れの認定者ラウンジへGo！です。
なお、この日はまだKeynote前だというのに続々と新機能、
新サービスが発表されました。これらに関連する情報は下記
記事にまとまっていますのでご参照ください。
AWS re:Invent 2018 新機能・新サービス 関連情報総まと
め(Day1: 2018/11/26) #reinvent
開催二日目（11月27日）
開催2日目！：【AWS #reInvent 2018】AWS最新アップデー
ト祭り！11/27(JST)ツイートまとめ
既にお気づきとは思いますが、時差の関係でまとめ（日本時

* **TASK ITEM**
Give back all of the entries above, unchanged in every word.

* **ANSWER TO THE EXERCISE**
れの認定者ラウンジへGo！です。
なお、この日はまだKeynote前だというのに続々と新機能、
新サービスが発表されました。これらに関連する情報は下記
記事にまとまっていますのでご参照ください。
AWS re:Invent 2018 新機能・新サービス 関連情報総まと
め(Day1: 2018/11/26) #reinvent
開催二日目（11月27日）
開催2日目！：【AWS #reInvent 2018】AWS最新アップデー
ト祭り！11/27(JST)ツイートまとめ
既にお気づきとは思いますが、時差の関係でまとめ（日本時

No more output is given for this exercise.